The shooter was described as a 20-year-old man, 5 feet 7 and about 200 pounds, wearing a multicolored sweater, blue jeans and multicolored sneakers. He was last seen heading west on Huntingdon Street from 22nd on a bicycle, accompanied by another young man, also riding a bike.

As investigators scoured the cordoned-off playground for evidence, football practice carried on at the field nearby like normal.

But across from the practice, a young man who identified himself as the victim's cousin stepped up to the yellow crime-scene tape about 8 p.m. and asked a policeman on the scene, "Is he gone?"

When the cop nodded, the man dropped to the ground, crying.

On Friday night, a 17-year-old boy was shot to death at a playground in East Mount Airy.

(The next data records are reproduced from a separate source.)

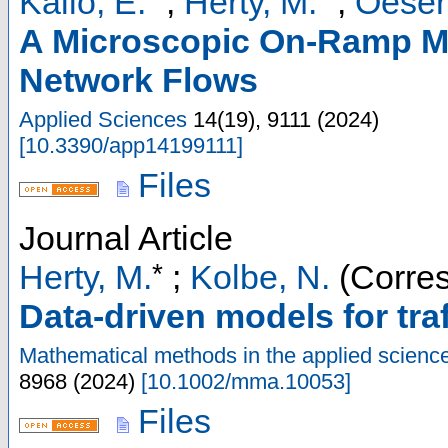
Kalló, E.
;
Herty, M.
;
Oeser
A Microscopic On-Ramp M
Network Flows
Applied Sciences
14
(
19
),
9111
(
2024
)
[
10.3390/app14199111
]
Files
Journal Article
*
Herty, M.
;
Kolbe, N.
(Corres
Data-driven models for traf
Mathematical methods in the applied scienc
8968
(
2024
)
[
10.1002/mma.10053
]
Files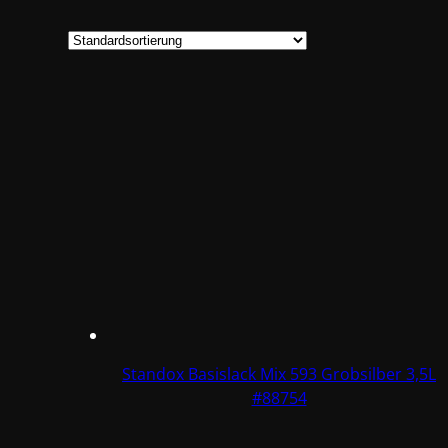
Standox Basislack Mix 593 Grobsilber 3,5L
#88754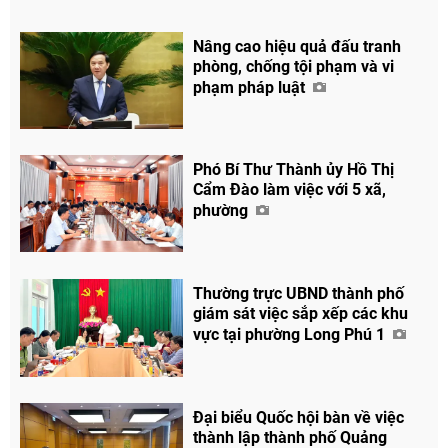
Nâng cao hiệu quả đấu tranh
phòng, chống tội phạm và vi
phạm pháp luật
Chia sẻ
Facebook
Phó Bí Thư Thành ủy Hồ Thị
Cẩm Đào làm việc với 5 xã,
phường
Thường trực UBND thành phố
giám sát việc sắp xếp các khu
vực tại phường Long Phú 1
Đại biểu Quốc hội bàn về việc
thành lập thành phố Quảng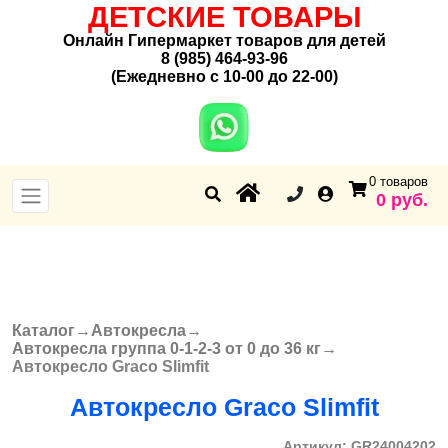
ДЕТСКИЕ ТОВАРЫ
Онлайн Гипермаркет товаров для детей
8 (985) 464-93-96
(Ежедневно с 10-00 до 22-00)
0 товаров
0 руб.
Каталог
→
Автокресла
→
Вы здесь
Автокресла группа 0-1-2-3 от 0 до 36 кг
→
Автокресло Graco Slimfit
Автокресло Graco Slimfit
Артикул:
GR24004202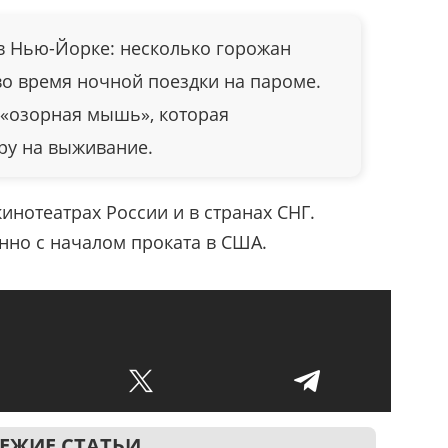
в Нью-Йорке: несколько горожан
во время ночной поездки на пароме.
 «озорная мышь», которая
ру на выживание.
инотеатрах России и в странах СНГ.
нно с началом проката в США.
ЕЖИЕ СТАТЬИ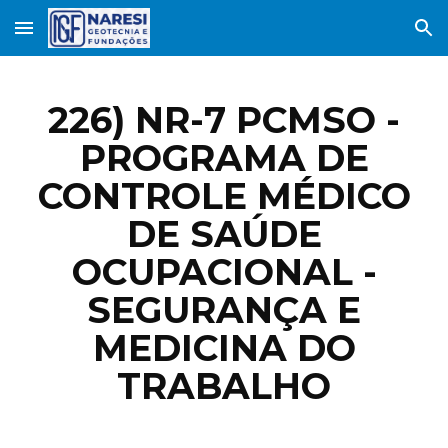
Skip to main content
Skip to navigation
226) NR-7 PCMSO -
PROGRAMA DE
CONTROLE MÉDICO
DE SAÚDE
OCUPACIONAL -
SEGURANÇA E
MEDICINA DO
TRABALHO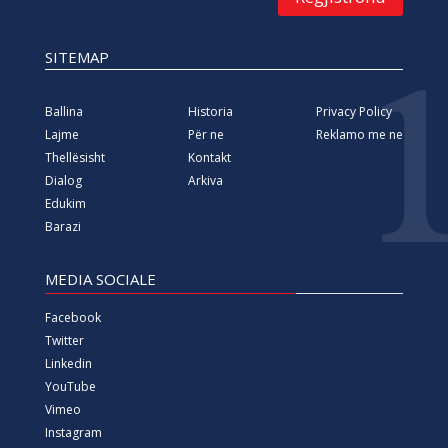
SITEMAP
Ballina
Historia
Privacy Policy
Lajme
Për ne
Reklamo me ne
Thellësisht
Kontakt
Dialog
Arkiva
Edukim
Barazi
MEDIA SOCIALE
Facebook
Twitter
Linkedin
YouTube
Vimeo
Instagram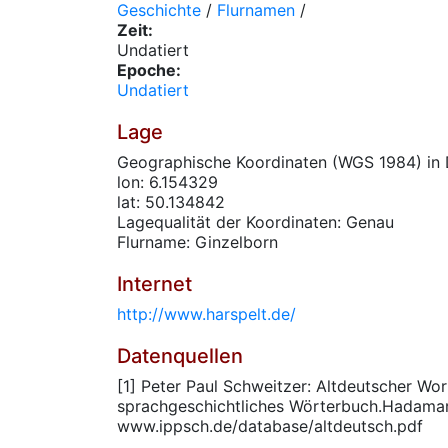
Geschichte
/
Flurnamen
/
Zeit:
Undatiert
Epoche:
Undatiert
Lage
Geographische Koordinaten (WGS 1984) in 
lon: 6.154329
lat: 50.134842
Lagequalität der Koordinaten: Genau
Flurname: Ginzelborn
Internet
http://www.harspelt.de/
Datenquellen
[1] Peter Paul Schweitzer: Altdeutscher Wor
sprachgeschichtliches Wörterbuch.Hadama
www.ippsch.de/database/altdeutsch.pdf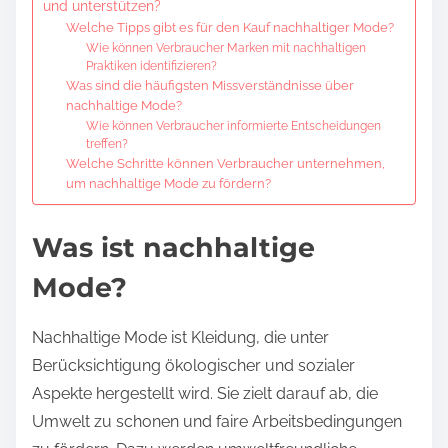
und unterstützen?
Welche Tipps gibt es für den Kauf nachhaltiger Mode?
Wie können Verbraucher Marken mit nachhaltigen
Praktiken identifizieren?
Was sind die häufigsten Missverständnisse über
nachhaltige Mode?
Wie können Verbraucher informierte Entscheidungen
treffen?
Welche Schritte können Verbraucher unternehmen,
um nachhaltige Mode zu fördern?
Was ist nachhaltige
Mode?
Nachhaltige Mode ist Kleidung, die unter
Berücksichtigung ökologischer und sozialer
Aspekte hergestellt wird. Sie zielt darauf ab, die
Umwelt zu schonen und faire Arbeitsbedingungen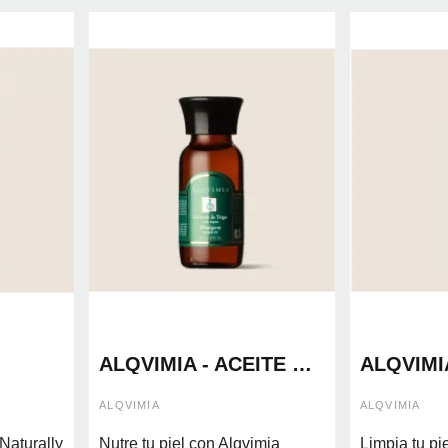
ALQVIMIA - ACEITE DE
ALQVIMI
GERMEN DE TRIGO
LIMPIAD
60ML
YLANG 1
ALQVIMIA
ALQVIMIA
RE
Naturally
Nutre tu piel con Alqvimia
Limpia tu pi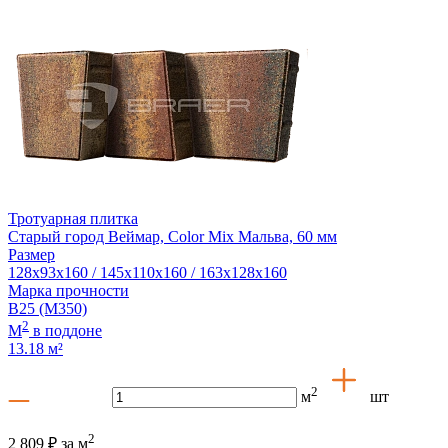
Тротуарная плитка
Старый город Веймар, Color Mix Мальва, 60 мм
Размер
128x93x160 / 145x110x160 / 163x128x160
Марка прочности
В25 (М350)
2
М
в поддоне
13.18 м²
2
м
шт
2
2 809 ₽
за м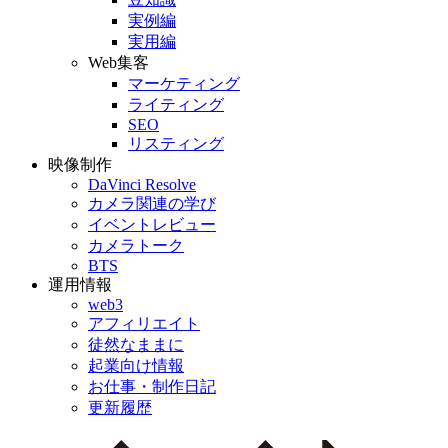
実例編
実用編
Web集客
マーケティング
ライティング
SEO
リスティング
映像制作
DaVinci Resolve
カメラ関連の学び
イベントレビュー
カメラトーク
BTS
運用情報
web3
アフィリエイト
徒然なままに
起業向け情報
お仕事・制作日記
更新履歴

A 15-year-old boy suffered a gunshot wound at a basketball court in Tacony on Aug. 24. Ten days prior, a 37-year-old man was fatally shot on the playground at Parkside-Evans Recreation Center in West Philadelphia, and on Aug. 4, two men and a teen were wounded in a shooting on a basketball court at East Germantown's Wister Recreation Center. Two days before that, a man and a teen where shot at Penrose Playground, at 12th Street and Susquehanna Avenue.

The recreation centers did not have surveillance cameras in several of the shootings, according to police. During a City Council hearing on rec-center violence in mid-August, city officials said they planned to spend $375,000 to install surveillance cameras at 30 city recreation centers.

No arrests had been made in Monday's homicide.